This lecture will examine the front-line fighting performance of the German army of the Second World War, during the period in which it won its greatest victories – from the outbreak of war in September 1939 to the Germans’ defeat before Moscow in December 1941. In doing so, it will highlight the unevenness of the army’s fighting performance at the operational and tactical levels, as well as its lack of strategic grasp. It will also demonstrate how reliant the army was upon the substandard quality of its opponents. The aim of the paper is not to subject the German army’s fighting performance to a crude hatchet job, but rather to present a considerably more nuanced picture than popular perceptions allow. The paper will also examine the links between the army’s military failings and its moral failings during this period, as it increasingly subscribed to ruthless Nazi ideology and became ever more complicit, or directly active in, an array of crimes on the front line as well as in the occupied rear.

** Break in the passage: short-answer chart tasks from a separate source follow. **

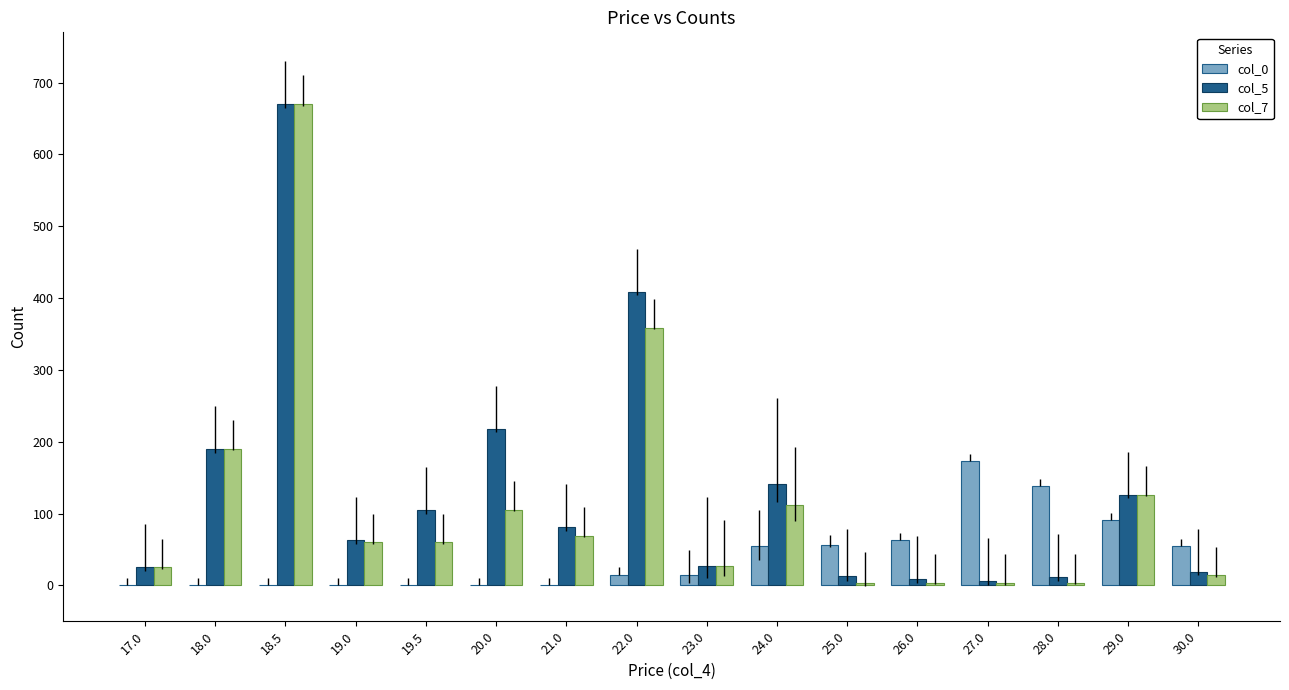

What is the greatest value displayed?

670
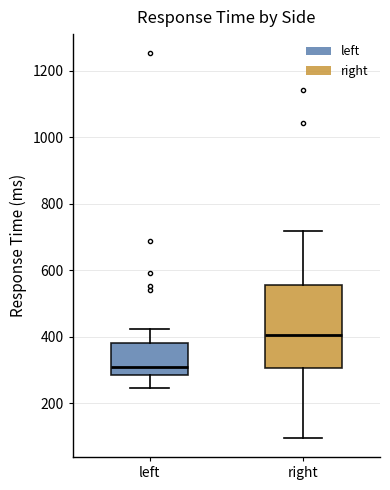

Reading left to right, transcribe this box plot: for each box, give where its median line is, the range the box spans, and where its two whiskers end, as read against the y-axis. The values are not printed on the chart, so give them approximately, as read against the axis.

left: median 320, box 280 to 380, whiskers 240 to 420
right: median 400, box 300 to 560, whiskers 100 to 720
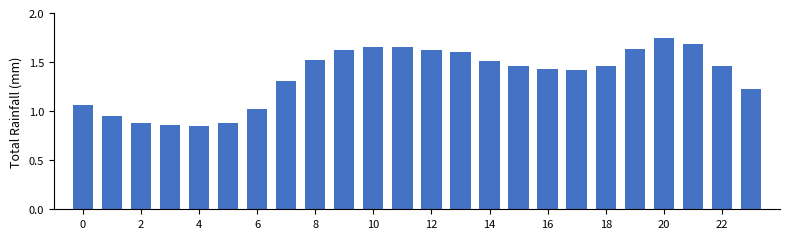

Does the chart contain any negative values?

No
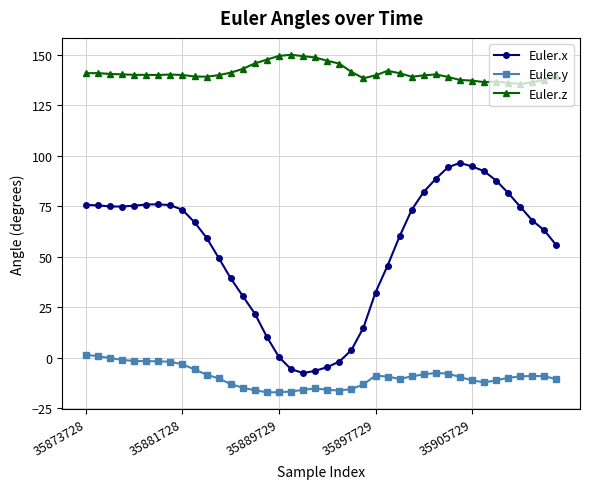

What is the value of the Euler.z point at the 5th from the left?

140.0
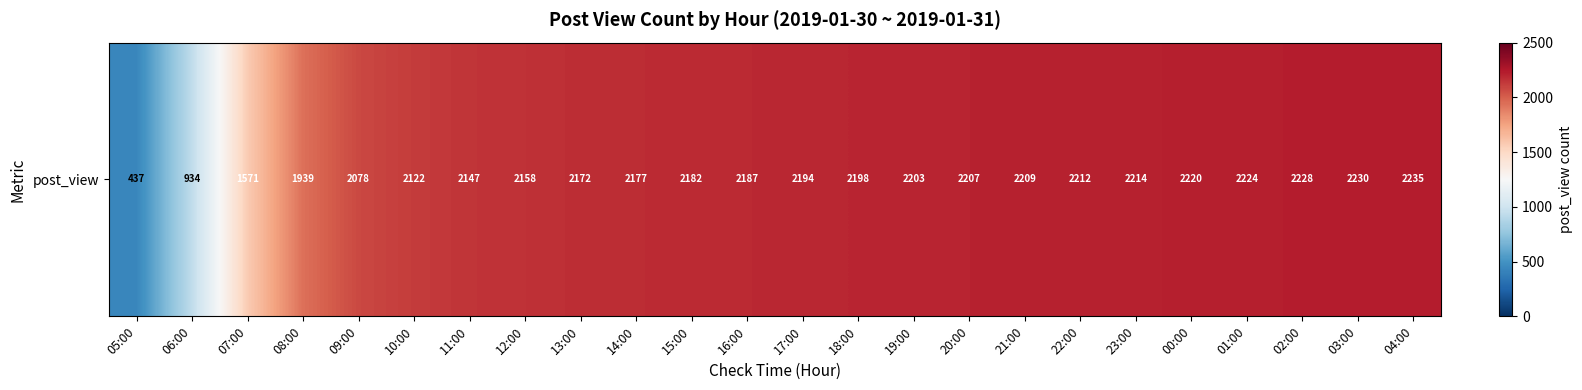

What is the average value?

2028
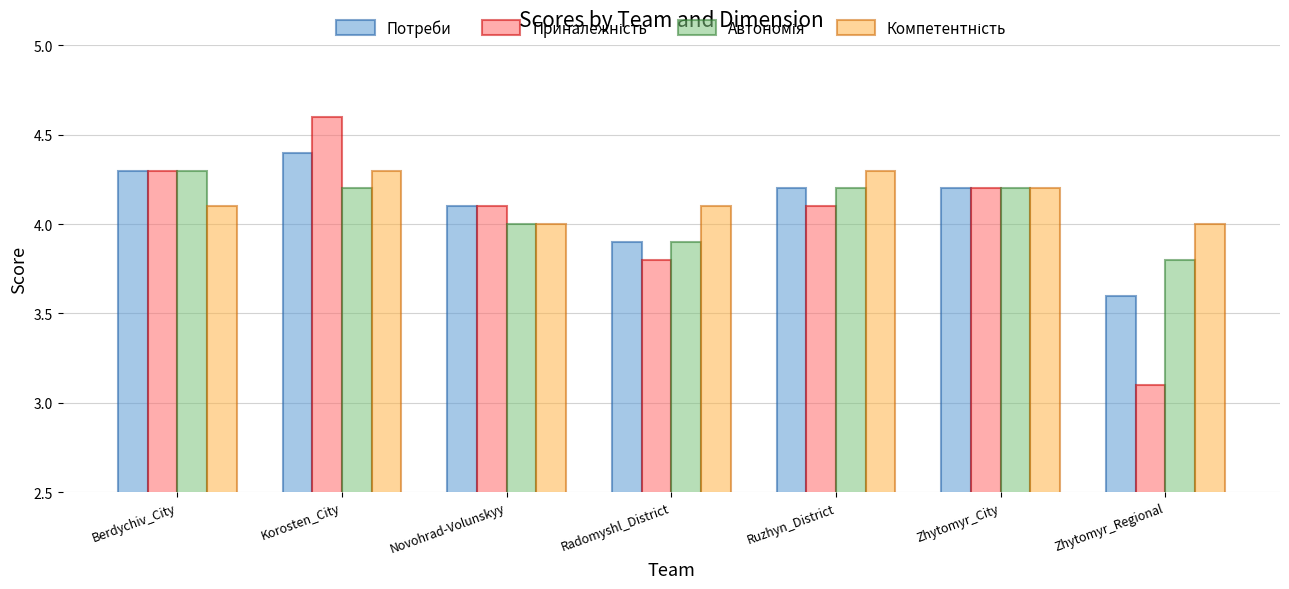

What is the sum of all Потреби values?

28.7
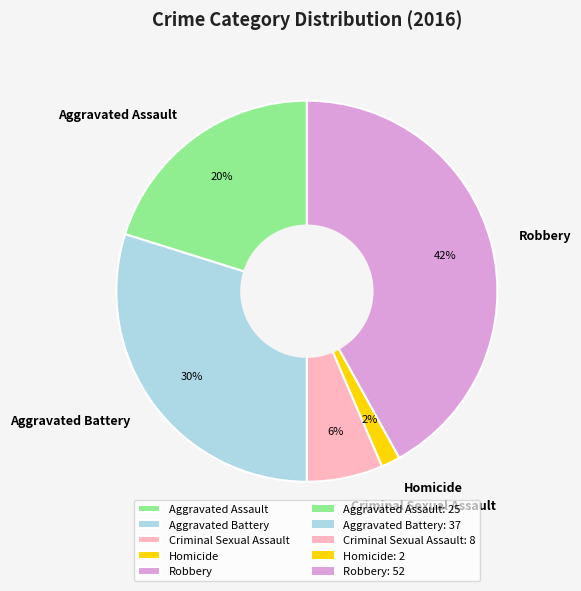

Combined, do Homicide and Robbery account for over 50%?

No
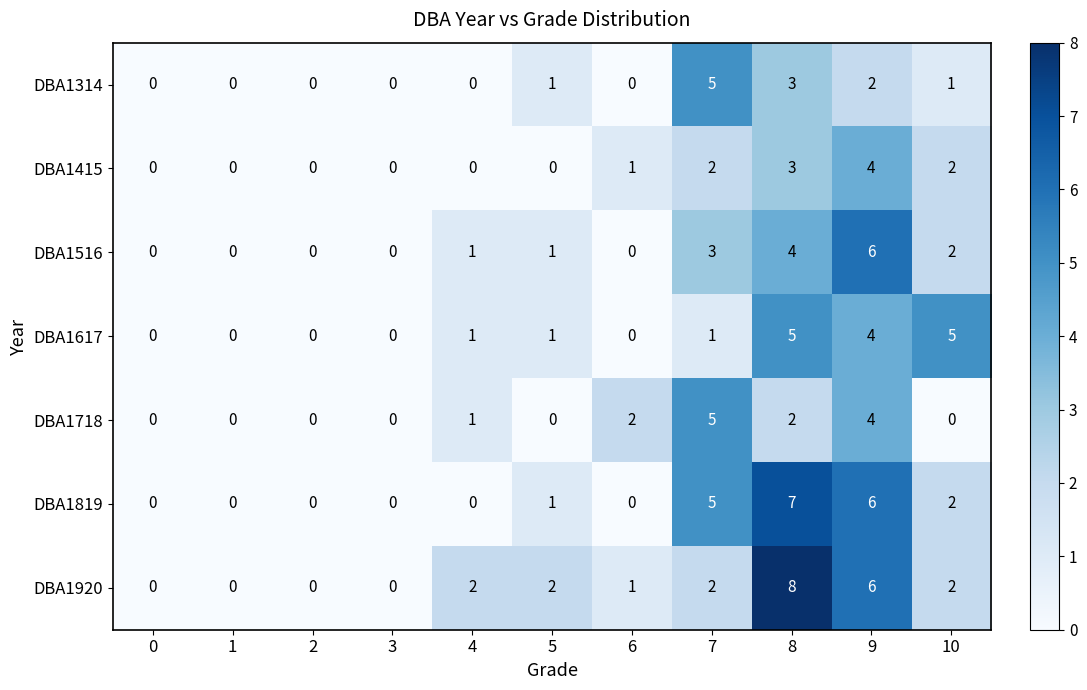

What is the difference between the second highest and second lowest values in the DBA1516 series?

4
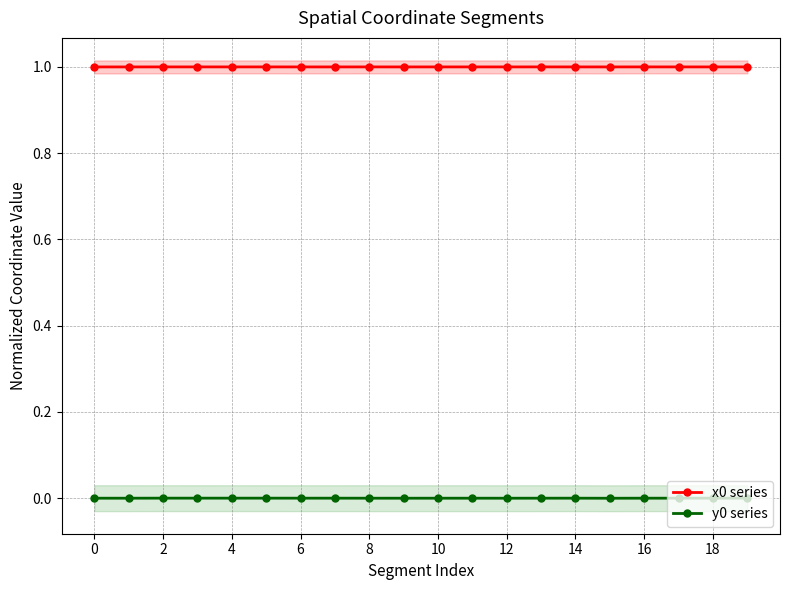

True or false: y0 series and x0 series cross at least once.

False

About the speaker:  Ben H. Shepherd is a reader in History at Glasgow Caledonian University. He has written extensively on German counterinsurgency during the Second World War, and has co-edited two volumes on guerrilla warfare and counterinsurgency across Axis-occupied Europe. His most recent single-authored book, Hitler’s Soldiers: The German Army in the Third Reich (Yale University Press, 2016) is a major, general work examining the army’s military performance, relations with the Nazi regime, and involvement in occupation and war crimes.